YellowKey and GreenPlasma are separate issues, but they share the same lesson: once an attacker has physical access or an initial foothold, weak recovery paths and overprivileged components can turn a limited compromise into full system access.

YellowKey: BitLocker bypass

YellowKey is the name we are using for a BitLocker bypass path that weakens the protection BitLocker is supposed to provide after a device is offline. In practice, that kind of issue matters most when an attacker can get hands on a powered-off or suspended machine and manipulate the boot or recovery flow.

The main risk is not that BitLocker stops working everywhere. The risk is that a gap in the trust chain lets an attacker reach protected data without the normal unlock process.

GreenPlasma: local privilege escalation

GreenPlasma is a local privilege escalation issue. That means an attacker who already has code execution as a standard user can potentially move up to higher privileges, including administrative or SYSTEM-level access.

LPE bugs are especially useful to attackers because they often follow an initial compromise. A phishing payload, a weak remote shell, or another low-privilege entry point can become a full host takeover if the escalation path is reliable.

Why these issues matter together

These classes of bugs are dangerous for different reasons, but they often show up in the same incident chain.

A realistic sequence looks like this:

  1. Gain a low-privilege foothold.
  2. Use a local escalation flaw to raise privileges.
  3. Abuse the elevated context to tamper with security settings, dump secrets, or persist.
  4. If the machine is physically accessible, target the offline protections as well.

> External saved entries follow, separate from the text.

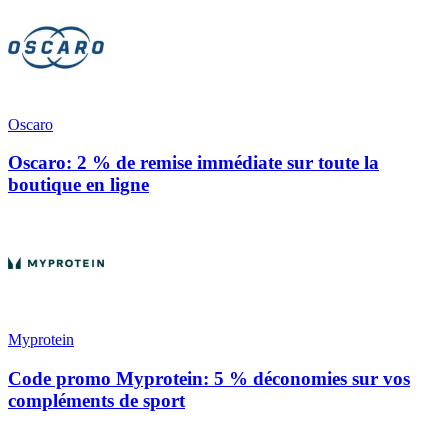
Oscaro
Oscaro: 2 % de remise immédiate sur toute la
boutique en ligne
Myprotein
Code promo Myprotein: 5 % déconomies sur vos
compléments de sport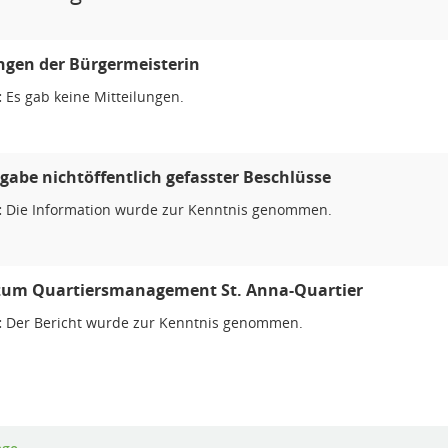
ngen der Bürgermeisterin
:
Es gab keine Mitteilungen.
abe nichtöffentlich gefasster Beschlüsse
:
Die Information wurde zur Kenntnis genommen.
 zum Quartiersmanagement St. Anna-Quartier
:
Der Bericht wurde zur Kenntnis genommen.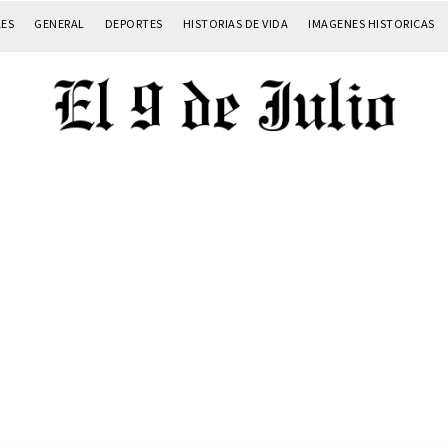
LES
GENERAL
DEPORTES
HISTORIAS DE VIDA
IMAGENES HISTORICAS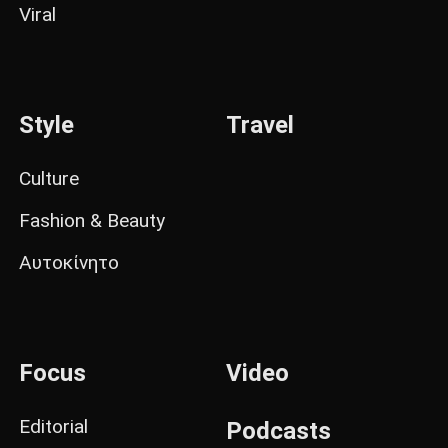
Viral
Style
Travel
Culture
Fashion & Beauty
Αυτοκίνητο
Focus
Video
Editorial
Podcasts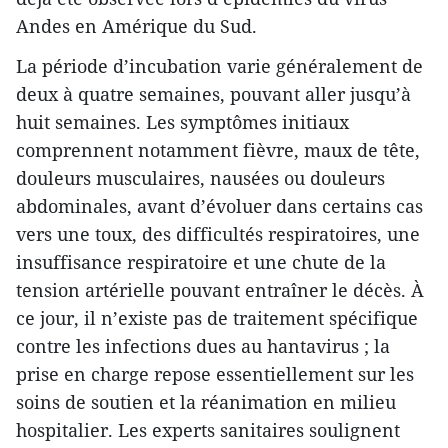
Andes en Amérique du Sud.
La période d’incubation varie généralement de
deux à quatre semaines, pouvant aller jusqu’à
huit semaines. Les symptômes initiaux
comprennent notamment fièvre, maux de tête,
douleurs musculaires, nausées ou douleurs
abdominales, avant d’évoluer dans certains cas
vers une toux, des difficultés respiratoires, une
insuffisance respiratoire et une chute de la
tension artérielle pouvant entraîner le décès. À
ce jour, il n’existe pas de traitement spécifique
contre les infections dues au hantavirus ; la
prise en charge repose essentiellement sur les
soins de soutien et la réanimation en milieu
hospitalier. Les experts sanitaires soulignent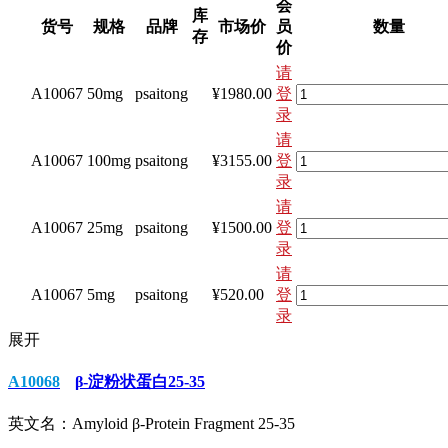
会
库
货号
规格
品牌
市场价
员
数量
存
价
请
A10067
50mg
psaitong
¥1980.00
登
录
请
A10067
100mg
psaitong
¥3155.00
登
录
请
A10067
25mg
psaitong
¥1500.00
登
录
请
A10067
5mg
psaitong
¥520.00
登
录
展开
A10068
β-淀粉状蛋白25-35
英文名：
Amyloid β-Protein Fragment 25-35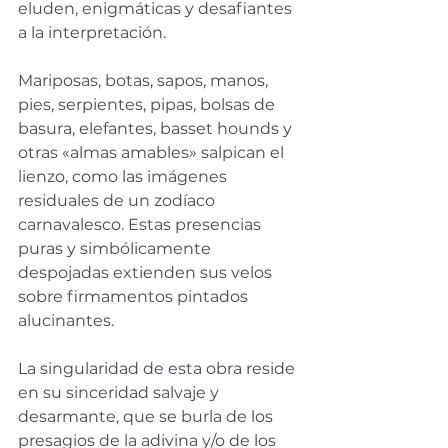
eluden, enigmáticas y desafiantes 
a la interpretación.
Mariposas, botas, sapos, manos, 
pies, serpientes, pipas, bolsas de 
basura, elefantes, basset hounds y 
otras «almas amables» salpican el 
lienzo, como las imágenes 
residuales de un zodíaco 
carnavalesco. Estas presencias 
puras y simbólicamente 
despojadas extienden sus velos 
sobre firmamentos pintados 
alucinantes.
La singularidad de esta obra reside 
en su sinceridad salvaje y 
desarmante, que se burla de los 
presagios de la adivina y/o de los 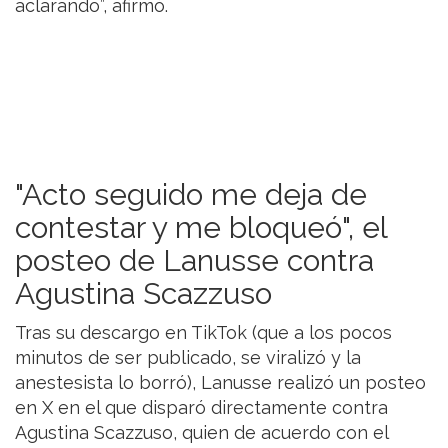
aclarando”, afirmó.
"Acto seguido me deja de
contestar y me bloqueó", el
posteo de Lanusse contra
Agustina Scazzuso
Tras su descargo en TikTok (que a los pocos
minutos de ser publicado, se viralizó y la
anestesista lo borró), Lanusse realizó un posteo
en X en el que disparó directamente contra
Agustina Scazzuso, quien de acuerdo con el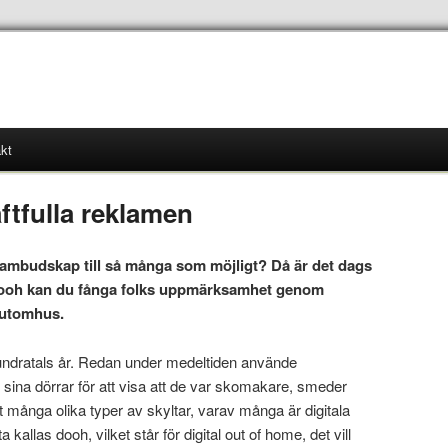
kt
ftfulla reklamen
eklambudskap till så många som möjligt? Då är det dags
dooh kan du fånga folks uppmärksamhet genom
r utomhus.
hundratals år. Redan under medeltiden använde
 sina dörrar för att visa att de var skomakare, smeder
t många olika typer av skyltar, varav många är digitala
ta kallas dooh, vilket står för digital out of home, det vill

That is why BitLocker bypasses and LPEs deserve the same attention as remote code execution flaws. They may not be flashy, but they can be decisive.

What defenders should do

Keep device firmware and security features current, and test whether boot, recovery, and driver trust settings still behave as expected after updates. For endpoint fleets, pay close attention to:

  • Secure Boot and firmware configuration
  • BitLocker recovery and TPM-backed unlock behavior
  • Local admin sprawl
  • Untrusted or unsigned drivers
  • Rapid patching for kernel and service-level issues

Also assume that local privilege escalation bugs will eventually be chained with other access. Reducing the blast radius matters just as much as patching the flaw itself.

Bottom line

YellowKey is about the offline trust boundary. GreenPlasma is about the jump from user to administrator. Together they show how quickly a small weakness can become a full compromise when endpoint hardening is incomplete.